━━━━━ TEXTO EXTRAÍDO ━━━━━

Execução fiscal municipal e dívida de IPTU/Taxas Imobiliárias
São essas brevíssimas considerações que se pretendia lançar e que visam, no esforço colaborativo, identificar caminhos argumentativos no viés da higidez da execução fiscal municipal quando corretamente indicado o sujeito passivo do IPTU/Taxas Imobiliárias.
quarta-feira, 26 de abril de 2023
Atualizado às 13:21
É comum observar nas execuções fiscais municipais que tratam da cobrança de IPTU/Taxas Imobiliárias a alegação de ilegitimidade passiva do executado com base na alienação do imóvel firmada em contrato de promessa de compra e venda, ainda que não registrado em cartório de imóveis.
E, de igual modo, é comum observar decisões judiciais acolhendo essa ilegitimidade passiva da parte executada e determinando a extinção da execução fiscal, citando inclusive a súmula 392 do Superior Tribunal de Justiça: "A Fazenda Pública pode substituir a certidão de dívida ativa (CDA) até a prolação da sentença de embargos, quando se tratar de correção de erro material ou formal, vedada a modificação do sujeito passivo da execução".
Trata-se de um equívoco e que enseja algumas brevíssimas considerações, a fim de alertar, tanto quanto possível, que esse entendimento viola frontalmente a legislação em vigor.
Primeiro porque, segundo o artigo 1.245 do Código Civil, a transferência do imóvel apenas ocorre com o registro do título translativo no cartório de imóveis:
Art. 1.245. Transfere-se entre vivos a propriedade mediante o registro do título translativo no Registro de Imóveis.

━━━━━ LINHAS DE DADOS ━━━━━

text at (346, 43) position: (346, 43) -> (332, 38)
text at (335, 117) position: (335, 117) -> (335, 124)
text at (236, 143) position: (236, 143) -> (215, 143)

━━━━━

→ **INSTRUÇÕES DA TAREFA**: Retome o texto sobre a cobrança de IPTU na execução fiscal municipal e continue a escrita logo depois da última frase dele.

→ **RESULTADO DA TAREFA**:
§ 1 º Enquanto não se registrar o título translativo, o alienante continua a ser havido como dono do imóvel.
Assim, a venda de um imóvel consubstanciada em instrumento de compra e venda não registrada no cartório de imóveis não produz o efeito de alterar o respectivo domínio.
Cabe atentar para um importante detalhe que, por mais que seja sabido, muitas vezes passa despercebido: o registro do contrato de promessa de compra e venda no cartório de notas não enseja a mudança de titularidade do imóvel, de modo que a juntada desse documento pelo executado/alienante não pode ensejar a extinção da execução fiscal. Aqui há uma certa desatenção: confunde-se registro no cartório de notas com registro no cartório de imóveis, e, por isso, parte-se da premissa equivocada que o contrato foi registrado a tal ponto de justificar o acolhimento da ilegitimidade passiva.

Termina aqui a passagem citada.